I'll try to be concise this time around! I'm still working Project Euler, this time back to #2. My real issue here is I'm terrible with Ruby. When I run the following code
x = 1
y = 2
sum = 2
while x >= 4_000_000 do |x|
sum += y if y % 2 == 0
z = x + y
x = x ^ y # xor magic
y = x ^ y # xor magic
x = x ^ y # xor magic
y = z
end
p sum
My interpreter kicks out the following output:
/Users/Andy/Documents/Programming/Ruby/ProjectEuler/P2.rb:4: syntax error, unexpected '|'
while x >= 4_000_000 do |x|
^
I'm reading why's (Poignant) Guide to Ruby, and I'm pretty sure I have the pipe syntax correct for the Do. Could someone point out what I'm doing wrong here? I've tried messing around in a lot of different ways and am coming up short handed
while (x >= 4_000_000)
foo
end
You don't even have to pass in x, because it's accessible in the scope of the enclosing block.
while does not take a block. Remove the do |x| part.
while is not a method that takes a block, it is a ruby looping statement. It considers the part between the while and do (or newline) to be the logical test and the part between the do (or newline) and end keyword to be the loop body.
while x < 10 do x += 1; puts x; end
while x < 10
x += 1
puts x
end
Contrast this with something like the Array's each method which takes in a block. Here the each method calls your block for each element of the array (passed into the block as x)
[1,2,3].each do |x|
puts x
end
You accidentally combined the two, asking the while loop to call your code block with the loop counter to be passed in as x. That is not how while works... hence the parsing exception.
What an interesting question! It inspired me to take a shot at the problem, too. Here's my solution.
First, some preparatory work:
class Enumerator
def lazy_select
Enumerator.new do |y|
each do |el|
y.yield(el) if yield el
end
end
end
alias_method :lazy_find_all, :lazy_select
end
module Enumerable
def sum
reduce(:+)
end
end
module Math
ROOT5 = Math.sqrt(5)
PHI = 0.5 + ROOT5/2
def self.fibonacci(n)
Integer(0.5 + PHI**n/ROOT5)
end
end
class Integer
def fibonacci
Math.fibonacci(self)

● **GIVEN PROBLEM 1**:
In the Ruby forum thread, which part of the while line is the asker told to remove?
● **GIVEN PROBLEM 2**:
Reproduce the passage of the Ruby thread starting with "[1,2,3].each do |x|" and going on through "Here's my solution.".

● **DATASET EXTRACT**:
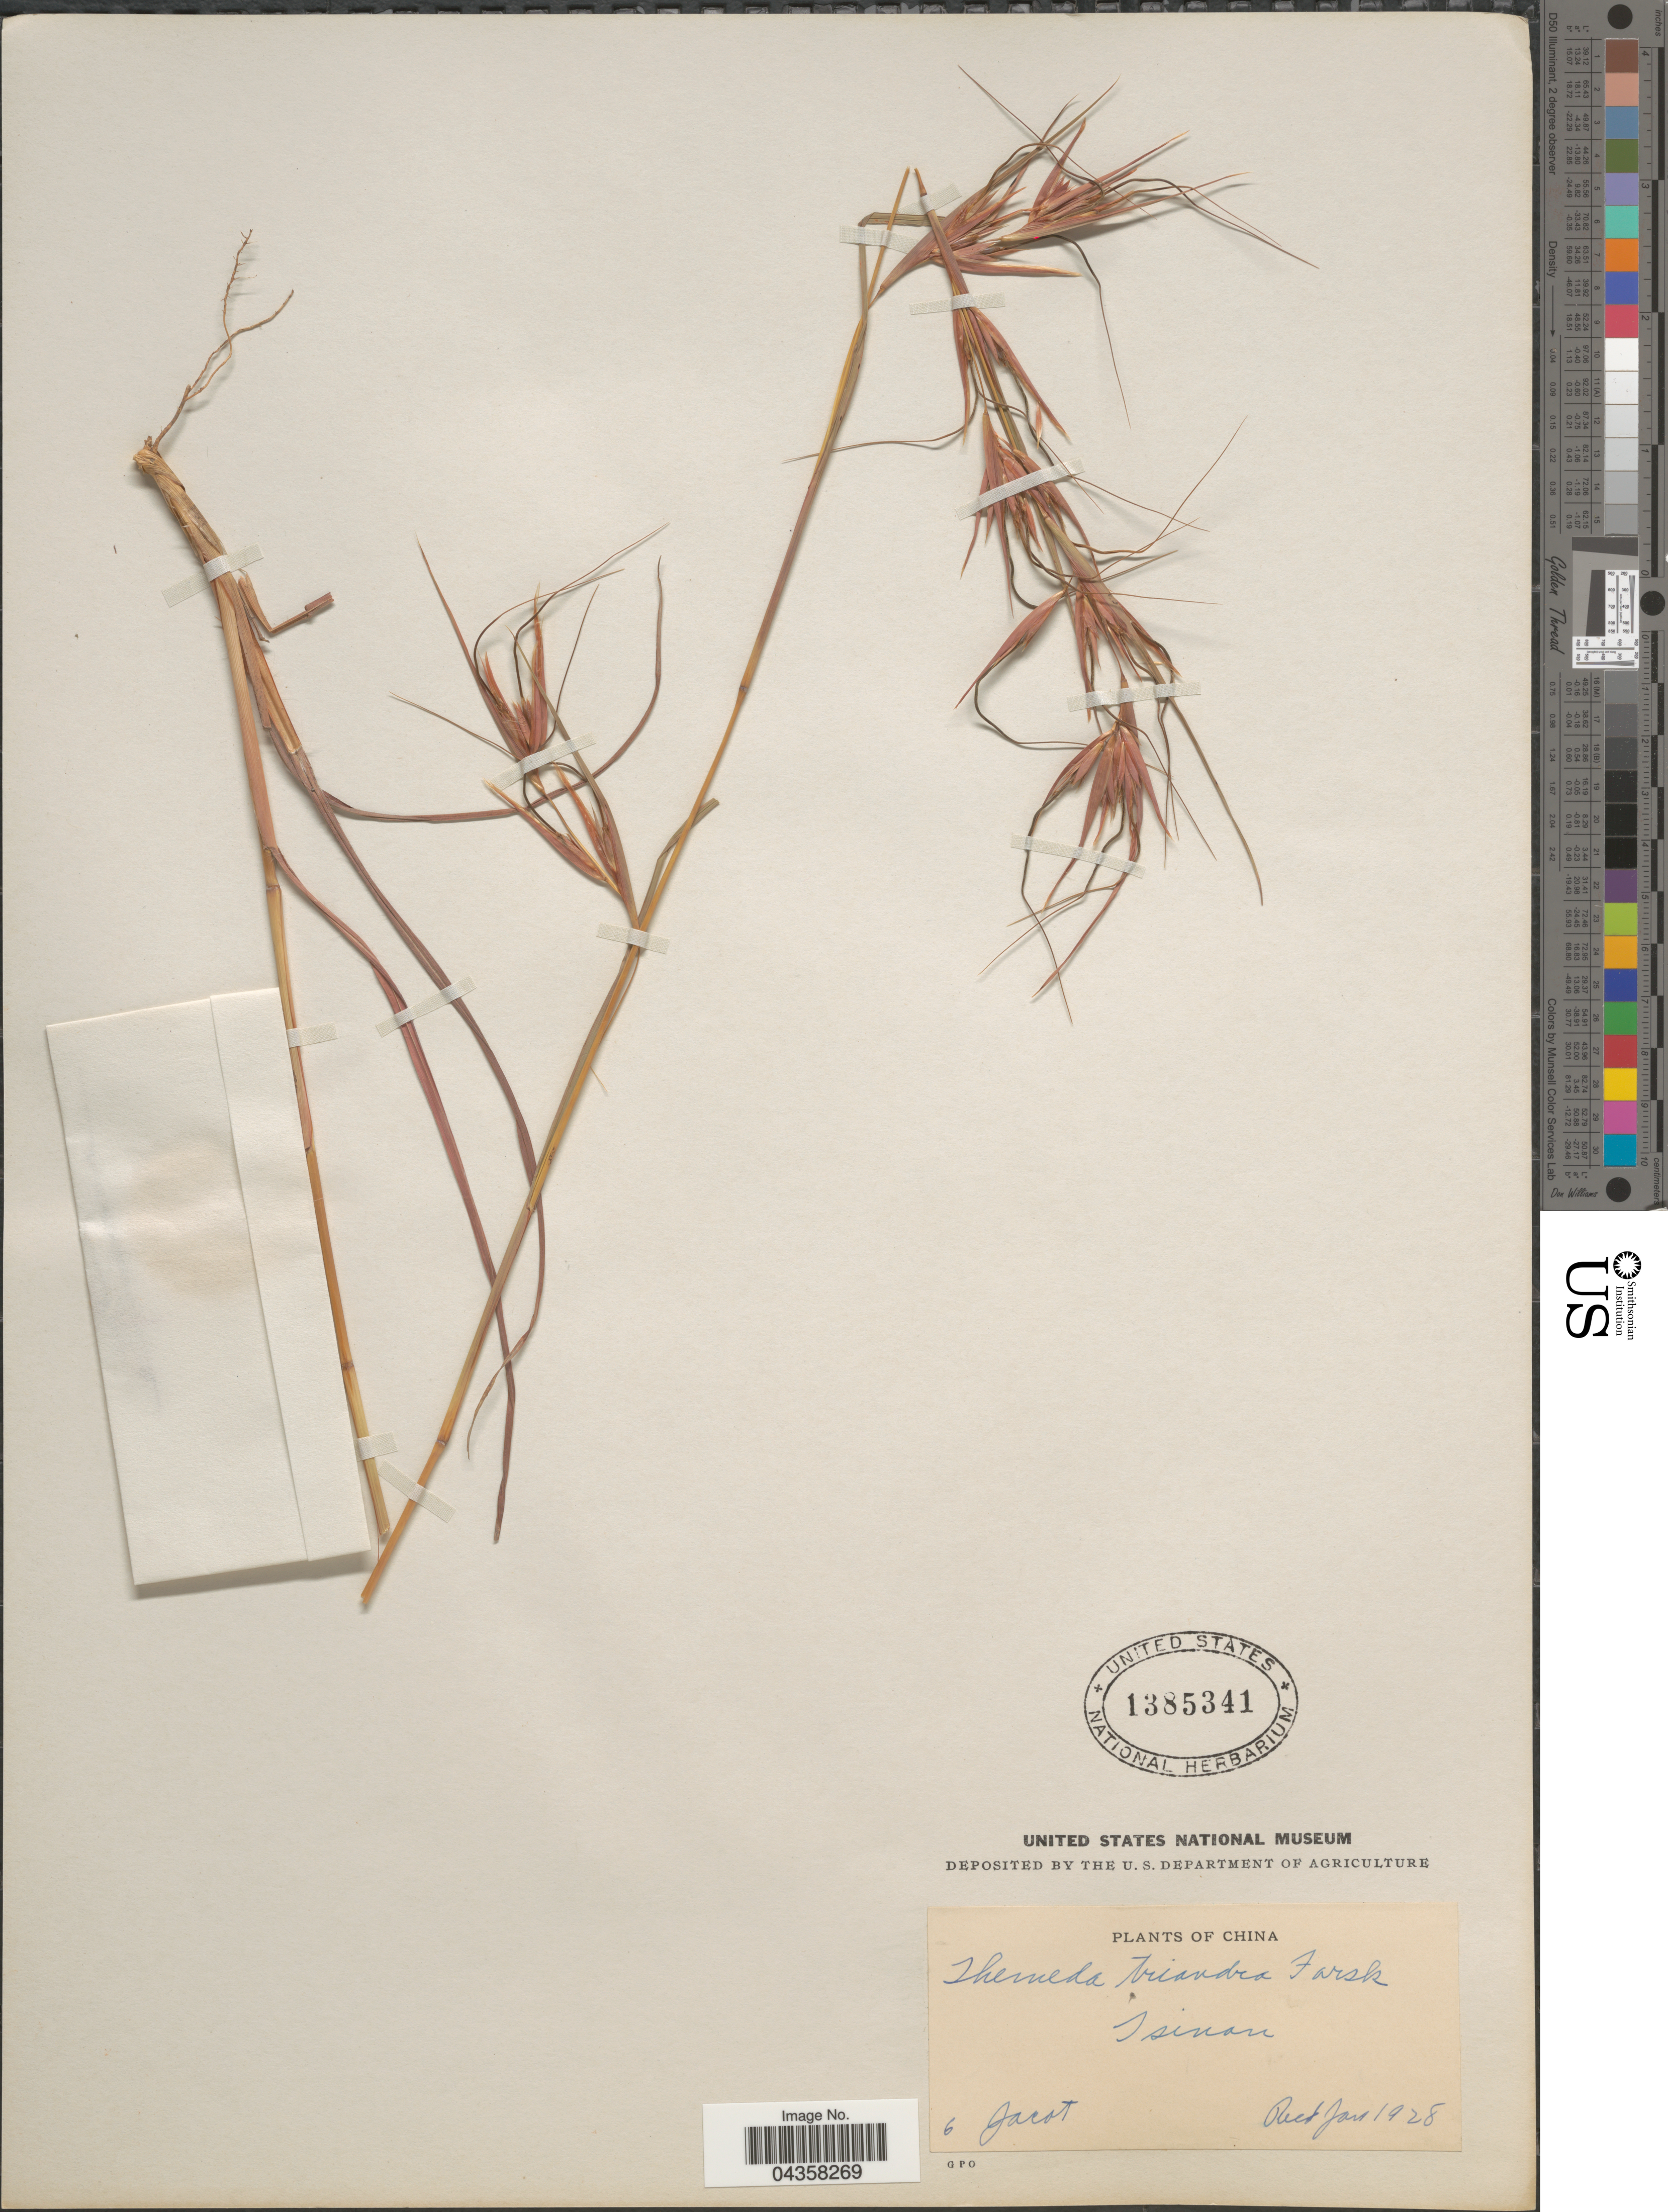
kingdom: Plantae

...

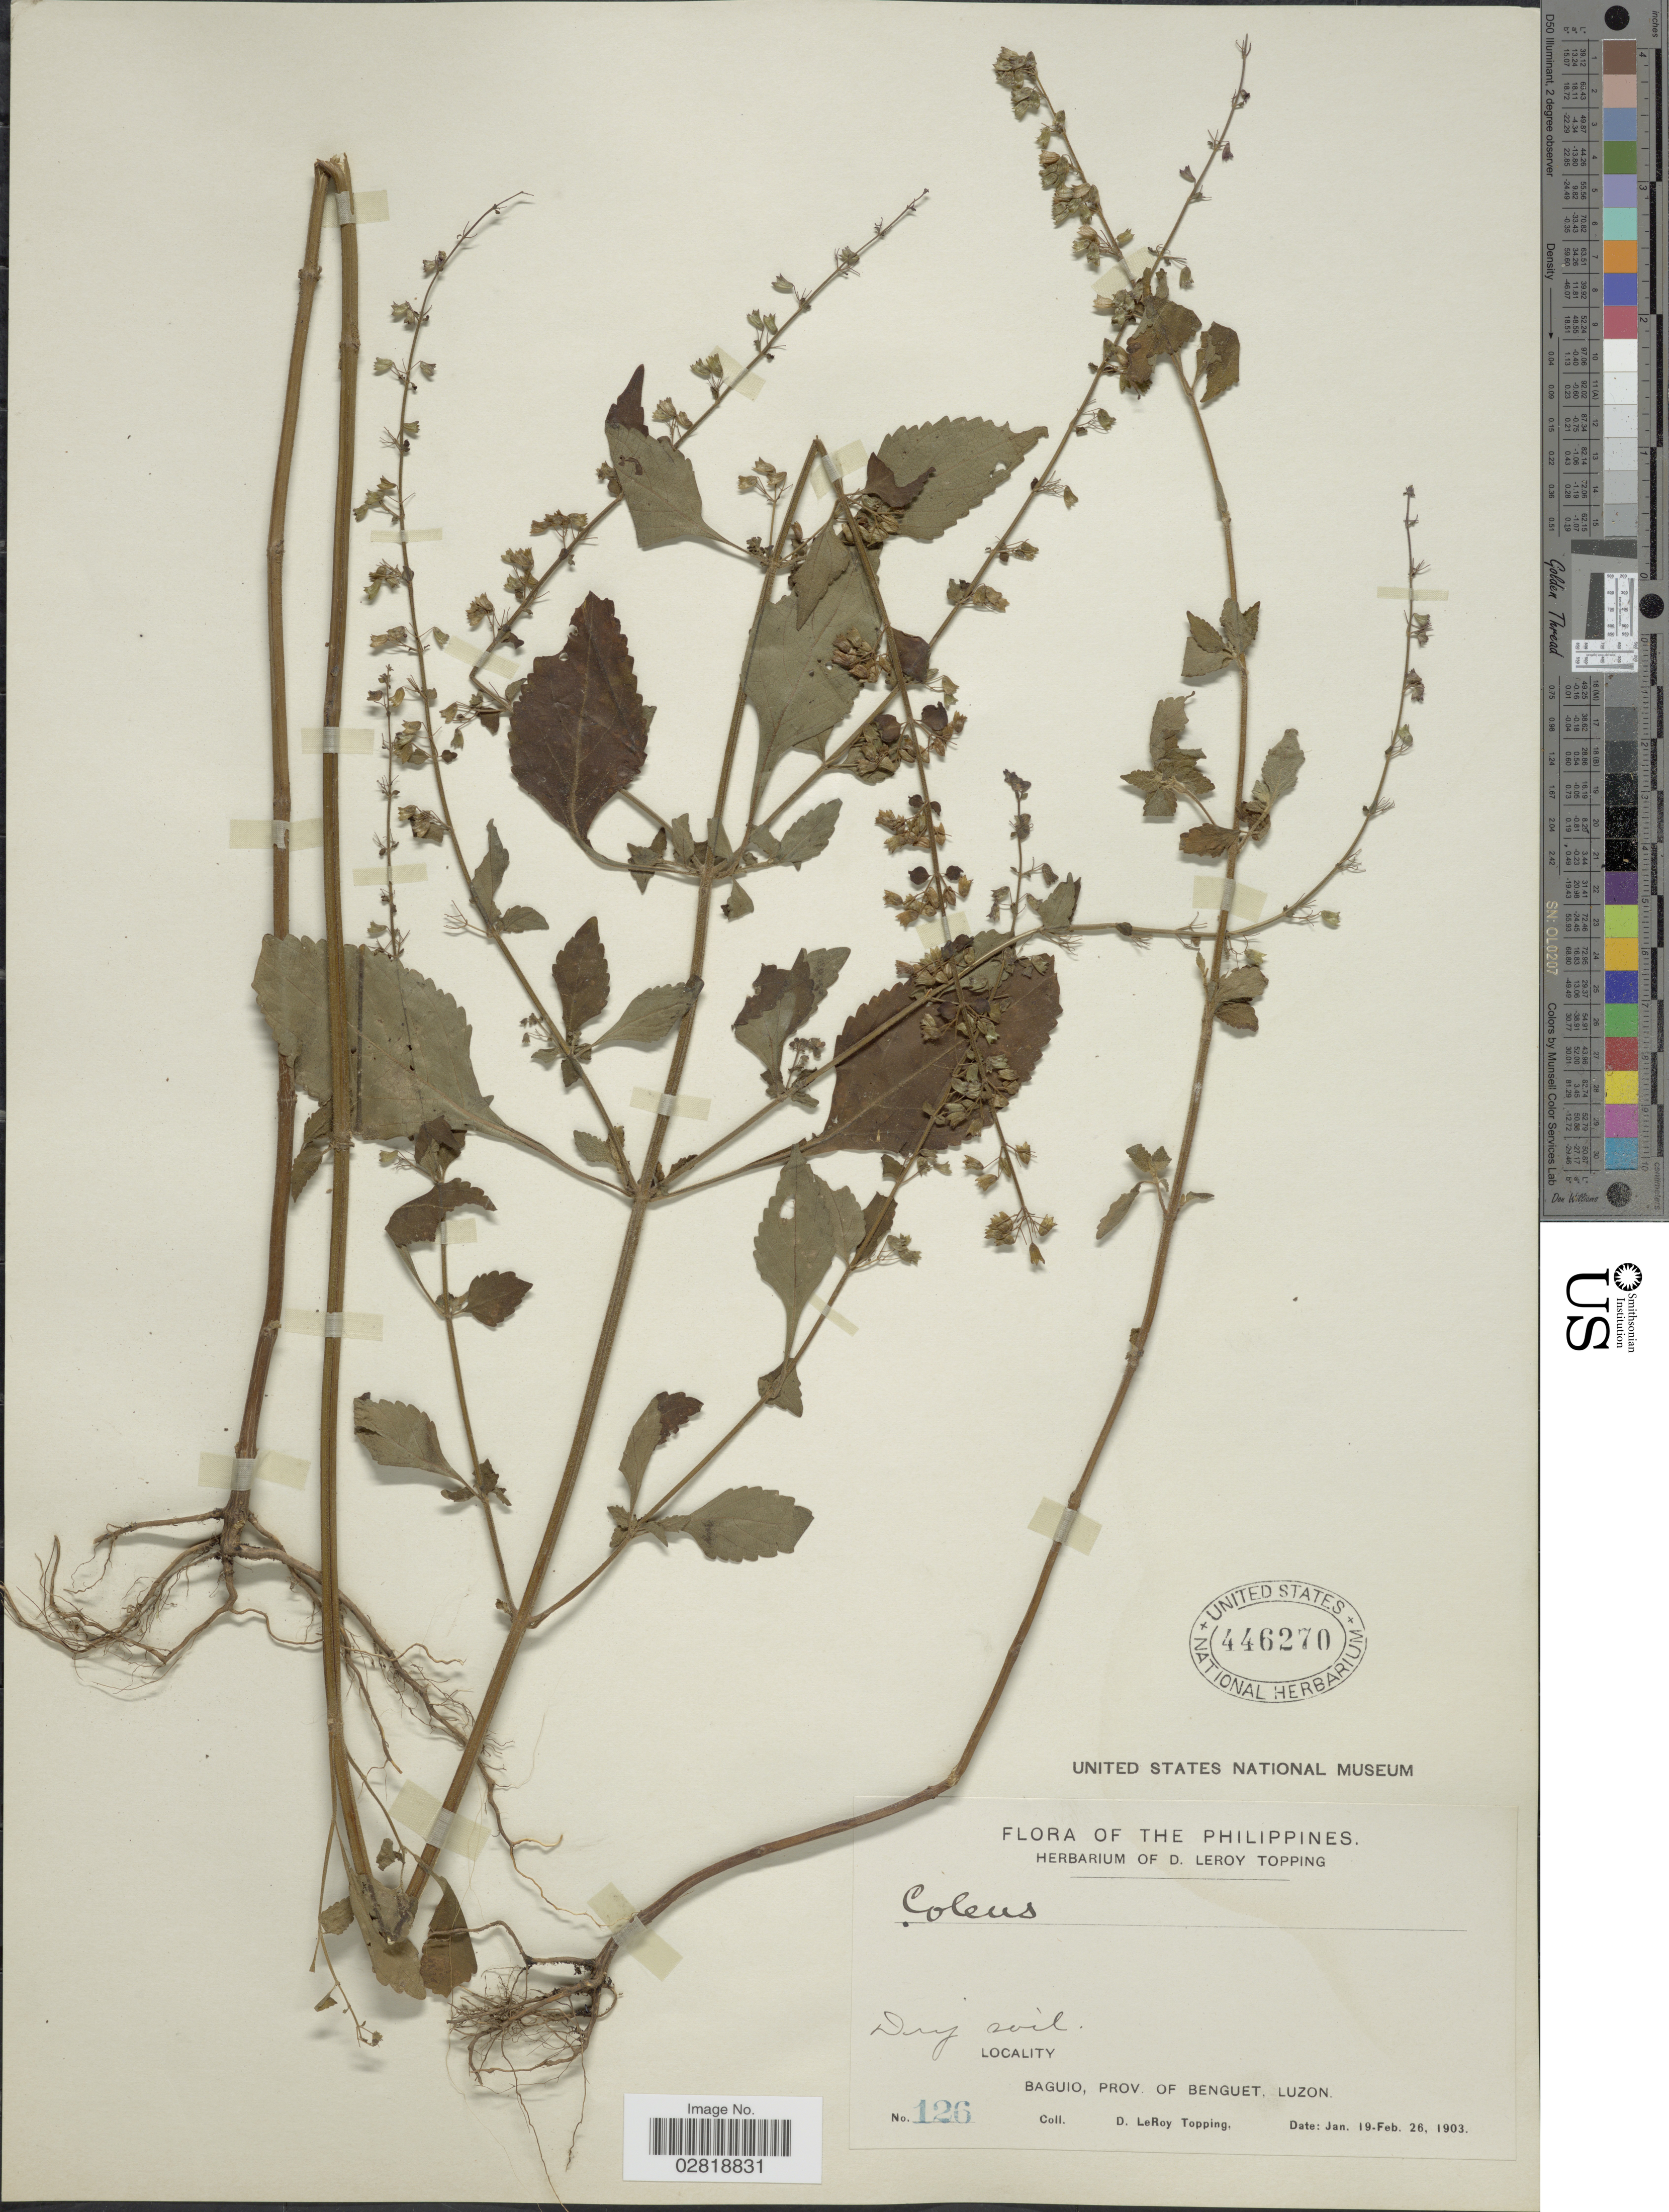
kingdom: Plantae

● **CORRECT RESULT 1**:
The do |x| part.

● **CORRECT RESULT 2**:
[1,2,3].each do |x|
puts x
end
You accidentally combined the two, asking the while loop to call your code block with the loop counter to be passed in as x. That is not how while works... hence the parsing exception.
What an interesting question! It inspired me to take a shot at the problem, too. Here's my solution.